The Small Subunit rRNA Modification Database

http://library.med.utah.edu/SSUmods/

Description :
Modified nucleosides in small subunit rRNA

probeBase

http://www.microbial-ecology.net/probebase/

Description :
probeBase is a curated database of annotated rRNA-targeted oligonucleotide probes and supporting information. Rapid access to probe, microarray and reference data is achieved by powerful search tools and via different lists that are based on selected categories such as functional or taxonomic properties of the target organism(s), or the hybridization format (fluorescence in situ hybridization or microarray) in which the probes were applied. Additional information on probe coverage and specificity is available through direct submissions of probe sequences from probeBase to RDP-II and Greengenes, two major rRNA sequence databases. A freely-editable user comments field for each probe entry allows any user to add, modify, or remove information, or to report errors in real-time. probeBase entries increased from 700 to more than 1,200 during the past three years. Several options for submission of single probes or entire probe sets, even prior to publication of newly developed probes, should further contribute to keeping probeBase an up-to-date and useful resource.

Aknowledgement :
The authors are indebted to Safak Yilmaz and Daniel Noguera for calculation of the ΔG values. We greatly thank Todd DeSantis for his efforts to facilitate the access to Greengenes and acknowledge help of Christian Baranyi for statistical analysis and of Carmen Krammer, Manuela Hartmann, and Silvia Weber for database maintenance. We further thank Phil Hugenholtz for valuable comments and all users who contributed to probeBase by submitting probes.

References :
1. Loy, A., Maixner, F., Wagner, M., Horn, M. 2007. probeBase - an online resource for rRNA-targeted oligonucleotide probes: new features 2007. Nucleic Acids Res., in press.
2. Loy, A., Horn, M., Wagner, M. 2003. probeBase: an online resource for rRNA-targeted oligonucleotide probes.
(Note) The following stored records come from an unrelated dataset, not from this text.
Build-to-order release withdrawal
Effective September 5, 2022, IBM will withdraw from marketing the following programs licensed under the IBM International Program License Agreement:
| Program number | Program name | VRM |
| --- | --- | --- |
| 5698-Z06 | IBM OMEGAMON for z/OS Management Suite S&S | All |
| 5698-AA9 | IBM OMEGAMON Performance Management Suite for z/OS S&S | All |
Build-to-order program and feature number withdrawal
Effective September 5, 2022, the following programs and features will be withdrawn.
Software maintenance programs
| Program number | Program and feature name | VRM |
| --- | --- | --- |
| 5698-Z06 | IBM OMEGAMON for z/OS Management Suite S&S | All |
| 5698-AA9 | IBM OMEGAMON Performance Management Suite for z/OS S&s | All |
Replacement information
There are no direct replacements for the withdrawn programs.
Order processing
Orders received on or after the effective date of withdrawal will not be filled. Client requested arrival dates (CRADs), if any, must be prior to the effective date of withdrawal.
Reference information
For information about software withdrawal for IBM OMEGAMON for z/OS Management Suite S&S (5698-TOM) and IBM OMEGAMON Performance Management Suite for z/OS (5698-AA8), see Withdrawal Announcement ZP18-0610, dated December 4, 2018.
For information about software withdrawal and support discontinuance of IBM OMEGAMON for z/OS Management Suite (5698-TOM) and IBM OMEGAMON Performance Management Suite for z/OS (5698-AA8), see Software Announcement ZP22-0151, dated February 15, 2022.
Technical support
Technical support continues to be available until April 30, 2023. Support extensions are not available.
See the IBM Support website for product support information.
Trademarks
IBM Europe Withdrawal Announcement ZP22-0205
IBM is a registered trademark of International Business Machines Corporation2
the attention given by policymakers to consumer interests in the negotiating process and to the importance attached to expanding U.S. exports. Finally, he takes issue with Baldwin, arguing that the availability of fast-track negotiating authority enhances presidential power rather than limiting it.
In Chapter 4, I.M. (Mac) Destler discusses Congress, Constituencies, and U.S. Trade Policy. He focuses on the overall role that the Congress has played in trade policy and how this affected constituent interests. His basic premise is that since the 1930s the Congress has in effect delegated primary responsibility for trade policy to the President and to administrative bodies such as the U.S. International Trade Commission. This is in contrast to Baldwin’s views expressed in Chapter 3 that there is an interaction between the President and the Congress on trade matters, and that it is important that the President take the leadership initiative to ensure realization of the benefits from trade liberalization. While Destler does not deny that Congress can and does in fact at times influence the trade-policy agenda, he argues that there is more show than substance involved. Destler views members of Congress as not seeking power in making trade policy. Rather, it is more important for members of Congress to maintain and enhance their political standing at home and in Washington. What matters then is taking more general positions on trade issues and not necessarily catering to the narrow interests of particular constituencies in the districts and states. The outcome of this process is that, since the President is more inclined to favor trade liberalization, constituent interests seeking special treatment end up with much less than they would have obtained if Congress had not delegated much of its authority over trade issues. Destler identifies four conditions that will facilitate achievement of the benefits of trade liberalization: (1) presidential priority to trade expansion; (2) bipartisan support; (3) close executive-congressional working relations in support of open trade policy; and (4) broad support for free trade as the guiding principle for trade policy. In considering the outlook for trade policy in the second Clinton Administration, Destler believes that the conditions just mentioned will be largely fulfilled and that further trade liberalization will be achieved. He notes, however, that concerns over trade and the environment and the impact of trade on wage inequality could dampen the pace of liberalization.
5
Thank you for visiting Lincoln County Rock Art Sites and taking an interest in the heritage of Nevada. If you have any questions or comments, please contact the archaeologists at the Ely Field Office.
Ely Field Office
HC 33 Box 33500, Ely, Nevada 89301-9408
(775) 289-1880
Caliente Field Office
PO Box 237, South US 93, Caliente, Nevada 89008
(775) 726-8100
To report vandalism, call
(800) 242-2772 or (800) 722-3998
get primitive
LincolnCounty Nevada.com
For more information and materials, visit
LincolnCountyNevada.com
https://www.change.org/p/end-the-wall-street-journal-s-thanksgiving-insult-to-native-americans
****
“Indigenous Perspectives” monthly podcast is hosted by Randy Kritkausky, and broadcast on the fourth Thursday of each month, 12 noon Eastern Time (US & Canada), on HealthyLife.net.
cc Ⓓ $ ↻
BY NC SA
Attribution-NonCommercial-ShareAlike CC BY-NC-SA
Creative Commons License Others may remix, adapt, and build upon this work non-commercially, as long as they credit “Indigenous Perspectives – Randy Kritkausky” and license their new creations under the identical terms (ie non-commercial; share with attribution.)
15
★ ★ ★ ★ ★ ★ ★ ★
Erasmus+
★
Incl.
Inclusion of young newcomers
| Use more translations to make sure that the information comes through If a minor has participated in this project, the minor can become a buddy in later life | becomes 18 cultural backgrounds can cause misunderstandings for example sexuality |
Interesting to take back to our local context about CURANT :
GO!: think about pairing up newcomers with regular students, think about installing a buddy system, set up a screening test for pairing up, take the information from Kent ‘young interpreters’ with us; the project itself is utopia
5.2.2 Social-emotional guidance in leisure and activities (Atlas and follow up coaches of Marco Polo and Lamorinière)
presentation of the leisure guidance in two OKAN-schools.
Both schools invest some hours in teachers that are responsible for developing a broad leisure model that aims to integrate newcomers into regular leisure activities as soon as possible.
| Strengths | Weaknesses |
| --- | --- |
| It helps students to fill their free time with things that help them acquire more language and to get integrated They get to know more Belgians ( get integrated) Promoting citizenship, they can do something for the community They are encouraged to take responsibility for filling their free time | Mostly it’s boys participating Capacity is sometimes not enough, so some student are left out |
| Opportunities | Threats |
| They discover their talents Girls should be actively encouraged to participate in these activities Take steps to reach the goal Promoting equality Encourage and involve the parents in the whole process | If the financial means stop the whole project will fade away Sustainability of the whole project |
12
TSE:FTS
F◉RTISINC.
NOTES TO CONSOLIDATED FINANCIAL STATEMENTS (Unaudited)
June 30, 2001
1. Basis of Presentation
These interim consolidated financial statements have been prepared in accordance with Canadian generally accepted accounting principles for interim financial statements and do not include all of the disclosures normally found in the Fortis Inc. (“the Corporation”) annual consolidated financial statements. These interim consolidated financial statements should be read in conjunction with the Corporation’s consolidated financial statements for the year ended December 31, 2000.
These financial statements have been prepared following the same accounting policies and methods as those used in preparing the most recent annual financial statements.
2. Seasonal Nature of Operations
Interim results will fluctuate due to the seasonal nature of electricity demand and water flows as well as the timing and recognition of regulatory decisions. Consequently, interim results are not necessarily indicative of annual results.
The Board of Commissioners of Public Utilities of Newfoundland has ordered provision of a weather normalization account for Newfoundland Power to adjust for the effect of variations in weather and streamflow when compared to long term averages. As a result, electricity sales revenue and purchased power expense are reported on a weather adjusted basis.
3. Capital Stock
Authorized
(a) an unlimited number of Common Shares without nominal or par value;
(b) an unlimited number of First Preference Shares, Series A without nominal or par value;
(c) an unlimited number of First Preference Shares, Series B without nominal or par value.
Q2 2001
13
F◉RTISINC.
Nucleic Acids Res., 31, 514-516.

RRNDB

http://rrndb.cme.msu.edu/

Description :
The Ribosomal RNA Operon Copy Number Database (rrndb) is an Internet-accessible database, hosted by the Center for Microbial Ecology at Michigan State University, which contains annotated information on rRNA operon copy number among prokaryotes. Gene redundancy is uncommon on prokaryotic genomes, yet the rRNA genes can vary from 1 to as many as 15 copies. Despite the widespread use of 16S rRNA gene sequences for identification of prokaryotes, information on the number and sequence of individual rRNA genes on a genome is not readily accessible. In an attempt to understand the evolutionary and ecological implications of rRNA operon redundancy, we have created a phylogenetically arranged report on rRNA gene copy number for a diverse collection of prokaryotic microorganisms. Each entry (organism) in the rrndb contains detailed information linked directly to external websites including the Ribosomal Database Project, GenBank, PubMed, and several culture collections. Data contained in the rrndb will be valuable to researchers investigating microbial ecology and evolution using rRNA gene sequences.